* start PROVIDED MATERIAL *
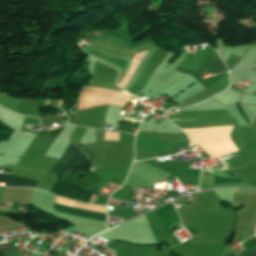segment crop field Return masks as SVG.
<instances>
[{
	"instance_id": "crop-field-1",
	"label": "crop field",
	"mask_w": 256,
	"mask_h": 256,
	"mask_svg": "<svg viewBox=\"0 0 256 256\" xmlns=\"http://www.w3.org/2000/svg\"><path fill=\"white\" fill-rule=\"evenodd\" d=\"M85 159H87V155L72 143L65 155L51 171L62 177Z\"/></svg>"
},
{
	"instance_id": "crop-field-5",
	"label": "crop field",
	"mask_w": 256,
	"mask_h": 256,
	"mask_svg": "<svg viewBox=\"0 0 256 256\" xmlns=\"http://www.w3.org/2000/svg\"><path fill=\"white\" fill-rule=\"evenodd\" d=\"M240 256H256V251L242 253Z\"/></svg>"
},
{
	"instance_id": "crop-field-3",
	"label": "crop field",
	"mask_w": 256,
	"mask_h": 256,
	"mask_svg": "<svg viewBox=\"0 0 256 256\" xmlns=\"http://www.w3.org/2000/svg\"><path fill=\"white\" fill-rule=\"evenodd\" d=\"M0 182L6 183V186H30L33 187L36 181L15 177L12 175H0Z\"/></svg>"
},
{
	"instance_id": "crop-field-6",
	"label": "crop field",
	"mask_w": 256,
	"mask_h": 256,
	"mask_svg": "<svg viewBox=\"0 0 256 256\" xmlns=\"http://www.w3.org/2000/svg\"><path fill=\"white\" fill-rule=\"evenodd\" d=\"M169 120H174V119H169Z\"/></svg>"
},
{
	"instance_id": "crop-field-2",
	"label": "crop field",
	"mask_w": 256,
	"mask_h": 256,
	"mask_svg": "<svg viewBox=\"0 0 256 256\" xmlns=\"http://www.w3.org/2000/svg\"><path fill=\"white\" fill-rule=\"evenodd\" d=\"M52 210L56 211V212H61V213H65V214H70V215H74V216H79V217H84V218H89V219L106 222V215H104V214L81 211V210L73 209L70 207H66V206H62V205H58V204H54V203L52 204Z\"/></svg>"
},
{
	"instance_id": "crop-field-4",
	"label": "crop field",
	"mask_w": 256,
	"mask_h": 256,
	"mask_svg": "<svg viewBox=\"0 0 256 256\" xmlns=\"http://www.w3.org/2000/svg\"><path fill=\"white\" fill-rule=\"evenodd\" d=\"M11 251L10 247L8 246L7 243L5 244H0V252H8Z\"/></svg>"
}]
</instances>
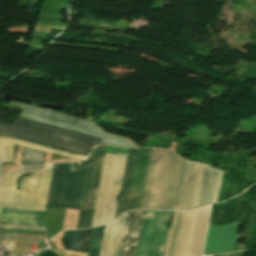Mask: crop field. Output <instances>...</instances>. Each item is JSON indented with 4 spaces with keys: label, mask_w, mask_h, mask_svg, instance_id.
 <instances>
[{
    "label": "crop field",
    "mask_w": 256,
    "mask_h": 256,
    "mask_svg": "<svg viewBox=\"0 0 256 256\" xmlns=\"http://www.w3.org/2000/svg\"><path fill=\"white\" fill-rule=\"evenodd\" d=\"M170 151L152 149L141 209L174 210L184 160Z\"/></svg>",
    "instance_id": "8a807250"
},
{
    "label": "crop field",
    "mask_w": 256,
    "mask_h": 256,
    "mask_svg": "<svg viewBox=\"0 0 256 256\" xmlns=\"http://www.w3.org/2000/svg\"><path fill=\"white\" fill-rule=\"evenodd\" d=\"M53 164L45 168L23 167L8 173L0 180V207L45 211ZM26 173L16 190L18 180Z\"/></svg>",
    "instance_id": "ac0d7876"
},
{
    "label": "crop field",
    "mask_w": 256,
    "mask_h": 256,
    "mask_svg": "<svg viewBox=\"0 0 256 256\" xmlns=\"http://www.w3.org/2000/svg\"><path fill=\"white\" fill-rule=\"evenodd\" d=\"M1 136H13L88 155L100 138L18 118L15 125L0 124Z\"/></svg>",
    "instance_id": "34b2d1b8"
},
{
    "label": "crop field",
    "mask_w": 256,
    "mask_h": 256,
    "mask_svg": "<svg viewBox=\"0 0 256 256\" xmlns=\"http://www.w3.org/2000/svg\"><path fill=\"white\" fill-rule=\"evenodd\" d=\"M210 207L178 212L168 233L164 256H201Z\"/></svg>",
    "instance_id": "412701ff"
},
{
    "label": "crop field",
    "mask_w": 256,
    "mask_h": 256,
    "mask_svg": "<svg viewBox=\"0 0 256 256\" xmlns=\"http://www.w3.org/2000/svg\"><path fill=\"white\" fill-rule=\"evenodd\" d=\"M222 174L203 164L186 162L176 210L215 203Z\"/></svg>",
    "instance_id": "f4fd0767"
},
{
    "label": "crop field",
    "mask_w": 256,
    "mask_h": 256,
    "mask_svg": "<svg viewBox=\"0 0 256 256\" xmlns=\"http://www.w3.org/2000/svg\"><path fill=\"white\" fill-rule=\"evenodd\" d=\"M88 162L55 164L47 209L79 210Z\"/></svg>",
    "instance_id": "dd49c442"
},
{
    "label": "crop field",
    "mask_w": 256,
    "mask_h": 256,
    "mask_svg": "<svg viewBox=\"0 0 256 256\" xmlns=\"http://www.w3.org/2000/svg\"><path fill=\"white\" fill-rule=\"evenodd\" d=\"M125 161L126 157L105 154L92 226L114 219Z\"/></svg>",
    "instance_id": "e52e79f7"
},
{
    "label": "crop field",
    "mask_w": 256,
    "mask_h": 256,
    "mask_svg": "<svg viewBox=\"0 0 256 256\" xmlns=\"http://www.w3.org/2000/svg\"><path fill=\"white\" fill-rule=\"evenodd\" d=\"M21 105L25 111L20 117L48 123L51 125L79 131L81 133L97 136L103 138L101 144H114L123 147H137L127 139L120 138L119 136L104 133L100 130L96 123L74 118L73 116L61 114L58 112L28 106L20 103L13 102Z\"/></svg>",
    "instance_id": "d8731c3e"
},
{
    "label": "crop field",
    "mask_w": 256,
    "mask_h": 256,
    "mask_svg": "<svg viewBox=\"0 0 256 256\" xmlns=\"http://www.w3.org/2000/svg\"><path fill=\"white\" fill-rule=\"evenodd\" d=\"M170 211L144 210L135 256H162Z\"/></svg>",
    "instance_id": "5a996713"
},
{
    "label": "crop field",
    "mask_w": 256,
    "mask_h": 256,
    "mask_svg": "<svg viewBox=\"0 0 256 256\" xmlns=\"http://www.w3.org/2000/svg\"><path fill=\"white\" fill-rule=\"evenodd\" d=\"M240 222L224 226L208 227L205 255L231 252L236 240Z\"/></svg>",
    "instance_id": "3316defc"
},
{
    "label": "crop field",
    "mask_w": 256,
    "mask_h": 256,
    "mask_svg": "<svg viewBox=\"0 0 256 256\" xmlns=\"http://www.w3.org/2000/svg\"><path fill=\"white\" fill-rule=\"evenodd\" d=\"M143 210L129 211L126 214L119 256H134Z\"/></svg>",
    "instance_id": "28ad6ade"
},
{
    "label": "crop field",
    "mask_w": 256,
    "mask_h": 256,
    "mask_svg": "<svg viewBox=\"0 0 256 256\" xmlns=\"http://www.w3.org/2000/svg\"><path fill=\"white\" fill-rule=\"evenodd\" d=\"M125 214L106 224L100 256H118Z\"/></svg>",
    "instance_id": "d1516ede"
},
{
    "label": "crop field",
    "mask_w": 256,
    "mask_h": 256,
    "mask_svg": "<svg viewBox=\"0 0 256 256\" xmlns=\"http://www.w3.org/2000/svg\"><path fill=\"white\" fill-rule=\"evenodd\" d=\"M13 143L31 147V148H35V149H39V150H43V151H47V152H51V153H55V154L65 155V156H69V157H73V158H79V159L84 158V156L70 154V153H66V152L30 144L27 142H23V141L11 139V138L0 137V161H1V163L13 162Z\"/></svg>",
    "instance_id": "22f410ed"
},
{
    "label": "crop field",
    "mask_w": 256,
    "mask_h": 256,
    "mask_svg": "<svg viewBox=\"0 0 256 256\" xmlns=\"http://www.w3.org/2000/svg\"><path fill=\"white\" fill-rule=\"evenodd\" d=\"M106 146H99L83 228L90 227Z\"/></svg>",
    "instance_id": "cbeb9de0"
},
{
    "label": "crop field",
    "mask_w": 256,
    "mask_h": 256,
    "mask_svg": "<svg viewBox=\"0 0 256 256\" xmlns=\"http://www.w3.org/2000/svg\"><path fill=\"white\" fill-rule=\"evenodd\" d=\"M135 151H136V149H130V151H129L128 162H127V167H126V172H125V178H124V183H123V188H122V194H121V199H120V204H119L118 215H120L122 212H124V209H125L126 198H127V193H128L129 183H130V177H131V172H132V167H133V162H134Z\"/></svg>",
    "instance_id": "5142ce71"
},
{
    "label": "crop field",
    "mask_w": 256,
    "mask_h": 256,
    "mask_svg": "<svg viewBox=\"0 0 256 256\" xmlns=\"http://www.w3.org/2000/svg\"><path fill=\"white\" fill-rule=\"evenodd\" d=\"M94 160H95V158L91 159L90 163H89V168H88V173H87V178H86V183H85V188H84V193H83V199H82V204H81V210H80V216H79L77 229H81L82 226H83V220H84L87 198H88V193H89V188H90V182H91V177H92Z\"/></svg>",
    "instance_id": "d9b57169"
},
{
    "label": "crop field",
    "mask_w": 256,
    "mask_h": 256,
    "mask_svg": "<svg viewBox=\"0 0 256 256\" xmlns=\"http://www.w3.org/2000/svg\"><path fill=\"white\" fill-rule=\"evenodd\" d=\"M40 164H44V152L25 147L24 158L22 160L21 166Z\"/></svg>",
    "instance_id": "733c2abd"
},
{
    "label": "crop field",
    "mask_w": 256,
    "mask_h": 256,
    "mask_svg": "<svg viewBox=\"0 0 256 256\" xmlns=\"http://www.w3.org/2000/svg\"><path fill=\"white\" fill-rule=\"evenodd\" d=\"M104 227L105 225L94 228L89 256H99Z\"/></svg>",
    "instance_id": "4a817a6b"
},
{
    "label": "crop field",
    "mask_w": 256,
    "mask_h": 256,
    "mask_svg": "<svg viewBox=\"0 0 256 256\" xmlns=\"http://www.w3.org/2000/svg\"><path fill=\"white\" fill-rule=\"evenodd\" d=\"M91 230L92 228L86 229V230H80L76 250L87 253Z\"/></svg>",
    "instance_id": "bc2a9ffb"
},
{
    "label": "crop field",
    "mask_w": 256,
    "mask_h": 256,
    "mask_svg": "<svg viewBox=\"0 0 256 256\" xmlns=\"http://www.w3.org/2000/svg\"><path fill=\"white\" fill-rule=\"evenodd\" d=\"M5 228H20V229H30V230H40V231H44V227H40V226L10 224V223H6V224H5Z\"/></svg>",
    "instance_id": "214f88e0"
},
{
    "label": "crop field",
    "mask_w": 256,
    "mask_h": 256,
    "mask_svg": "<svg viewBox=\"0 0 256 256\" xmlns=\"http://www.w3.org/2000/svg\"><path fill=\"white\" fill-rule=\"evenodd\" d=\"M78 232H79V230H77V231H68L70 249L75 250V248H76Z\"/></svg>",
    "instance_id": "92a150f3"
},
{
    "label": "crop field",
    "mask_w": 256,
    "mask_h": 256,
    "mask_svg": "<svg viewBox=\"0 0 256 256\" xmlns=\"http://www.w3.org/2000/svg\"><path fill=\"white\" fill-rule=\"evenodd\" d=\"M0 238L18 240V241L43 242V239H40V238L9 237V236H0Z\"/></svg>",
    "instance_id": "dafd665d"
},
{
    "label": "crop field",
    "mask_w": 256,
    "mask_h": 256,
    "mask_svg": "<svg viewBox=\"0 0 256 256\" xmlns=\"http://www.w3.org/2000/svg\"><path fill=\"white\" fill-rule=\"evenodd\" d=\"M236 252L234 253H230V254H224V255H221V256H235Z\"/></svg>",
    "instance_id": "00972430"
}]
</instances>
* end PROVIDED MATERIAL *
**EXERCISE PROMPT:** Copy the entries above verbatim from their first line through the line containing "159H87V155L72 143L65 155L51", including both of those lines, and omit the pictures.

**RESULT BELOW:**
segment crop field Return masks as SVG.
<instances>
[{
	"instance_id": "crop-field-1",
	"label": "crop field",
	"mask_w": 256,
	"mask_h": 256,
	"mask_svg": "<svg viewBox=\"0 0 256 256\" xmlns=\"http://www.w3.org/2000/svg\"><path fill=\"white\" fill-rule=\"evenodd\" d=\"M85 159H87V155L72 143L65 155L51 171L62 177Z\"/></svg>"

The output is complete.